Pemilu 2024

Pengadilan Minta KPU Tunda Pemilu, Pakar: Keliru!

Pengadilan Negeri (PN) Jakarta Pusat (Jakpus) mengabulkan gugatan perdata Partai Prima terhadap Komisi Pemilihan Umum (KPU).

Featured-Image
Warga memasukan surat suara yang telah dicoblos dalam Pemilu 2019. Foto: Antara

bakabar.com, JAKARTA - Pakar hukum tata negara, Yusril Ihza Mahendra, menilai keliru putusan Pengadilan Negeri (PN) Jakarta Pusat (Jakpus) yang memerintahkan Komisi Pemilihan Umum (KPU) menunda Pemilu 2024.

Perintah penundaan Pemilu 2024 tersebut sebelumnya tertuang dalam putusan perdata yang diajukan Partai Prima dengan KPU sebagai tergugat, Kamis (2/3).

Sebelumnya gugatan perdata dilayangkan Partai Prima, setelah merasa dirugikan  KPU yang melakukan verifikasi administrasi partai politik calon peserta Pemilu. Dalam verifikasi ini, Partai Prima dinyatakan tidak memenuhi syarat dan gagal mengikuti verifikasi faktual.

Baca Juga: Jelang Pemilu 2024, KPK Harap Politik Bersih dari Korupsi

Padahal jenis dokumen yang sebelumnya dinyatakan tidak memenuhi syarat, ternyata juga dinyatakan memenuhi syarat oleh KPU dan hanya ditemukan sebagian kecil permasalahan.

Partai Prima juga menyebut KPU tidak teliti dalam melakukan verifikasi, sehingga menyebabkan keanggotaan partai politik ini dinyatakan tidak memenuhi syarat di 22 provinsi.

Namun demikian, putusan PN Jakpus bertolak belakang dengan penilaian pakar hukum tata negara Yusril Ihza Mahendra. Mantan Menteri Hukum dan Hak Asasi Manusia dalam Kabinet Gotong Royong ini menilai hakim telah keliru membuat putusan.

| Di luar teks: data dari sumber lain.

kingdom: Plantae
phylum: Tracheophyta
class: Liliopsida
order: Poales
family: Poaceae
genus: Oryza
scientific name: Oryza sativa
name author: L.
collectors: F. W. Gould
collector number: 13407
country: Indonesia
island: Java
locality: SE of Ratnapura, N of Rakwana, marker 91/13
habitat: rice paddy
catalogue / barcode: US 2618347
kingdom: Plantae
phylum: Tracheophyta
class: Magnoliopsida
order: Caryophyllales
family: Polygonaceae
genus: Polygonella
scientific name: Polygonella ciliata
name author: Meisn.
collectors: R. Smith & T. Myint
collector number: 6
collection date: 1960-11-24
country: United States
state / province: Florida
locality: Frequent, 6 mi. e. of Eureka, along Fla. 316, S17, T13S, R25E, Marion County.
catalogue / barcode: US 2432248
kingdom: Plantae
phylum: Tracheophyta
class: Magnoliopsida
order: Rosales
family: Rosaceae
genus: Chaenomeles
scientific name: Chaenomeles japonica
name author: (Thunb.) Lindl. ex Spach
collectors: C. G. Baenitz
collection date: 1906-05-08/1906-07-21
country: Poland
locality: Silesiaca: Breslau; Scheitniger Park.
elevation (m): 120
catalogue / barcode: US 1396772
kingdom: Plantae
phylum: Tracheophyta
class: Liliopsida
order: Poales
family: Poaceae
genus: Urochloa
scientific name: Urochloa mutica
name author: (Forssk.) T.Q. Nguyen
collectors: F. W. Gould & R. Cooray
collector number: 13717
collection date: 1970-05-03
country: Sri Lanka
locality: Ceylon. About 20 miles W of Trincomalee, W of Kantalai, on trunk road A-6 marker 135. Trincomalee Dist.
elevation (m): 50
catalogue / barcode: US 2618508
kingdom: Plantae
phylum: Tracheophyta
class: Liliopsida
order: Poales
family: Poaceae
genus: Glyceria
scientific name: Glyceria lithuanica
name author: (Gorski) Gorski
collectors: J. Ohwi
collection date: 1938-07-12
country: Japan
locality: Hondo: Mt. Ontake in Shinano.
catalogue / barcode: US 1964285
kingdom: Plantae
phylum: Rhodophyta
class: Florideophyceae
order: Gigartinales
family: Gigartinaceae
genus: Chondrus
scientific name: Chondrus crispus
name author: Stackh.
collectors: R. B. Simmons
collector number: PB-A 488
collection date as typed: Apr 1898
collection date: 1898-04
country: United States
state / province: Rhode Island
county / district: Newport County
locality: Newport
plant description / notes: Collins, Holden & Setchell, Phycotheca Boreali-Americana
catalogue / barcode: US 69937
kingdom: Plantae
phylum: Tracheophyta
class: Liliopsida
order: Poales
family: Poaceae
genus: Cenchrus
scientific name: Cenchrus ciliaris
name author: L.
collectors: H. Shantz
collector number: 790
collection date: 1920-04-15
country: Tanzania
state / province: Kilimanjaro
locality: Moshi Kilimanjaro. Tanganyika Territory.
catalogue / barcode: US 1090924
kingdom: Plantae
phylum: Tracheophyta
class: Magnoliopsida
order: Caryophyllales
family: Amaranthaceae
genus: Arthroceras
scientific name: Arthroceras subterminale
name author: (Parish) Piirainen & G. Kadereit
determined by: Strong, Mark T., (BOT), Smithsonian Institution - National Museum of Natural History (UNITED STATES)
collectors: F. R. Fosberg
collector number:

Dicap Adopsi Hukum Adolf Hitler, Yusril Pertanyakan Produk Hukum Era SBY
Yusril Ihza Mahendra. 

"Sejatinya gugatan Partai Prima adalah gugatan perdata, yakni gugatan perbuatan melawan hukum biasa, bukan gugatan perbuatan melawan hukum oleh penguasa, dan bukan pula gugatan yang berkaitan dengan hukum publik di bidang ketatanegaraan atau administrasi negara," papar Yusril, Jumat (3/3).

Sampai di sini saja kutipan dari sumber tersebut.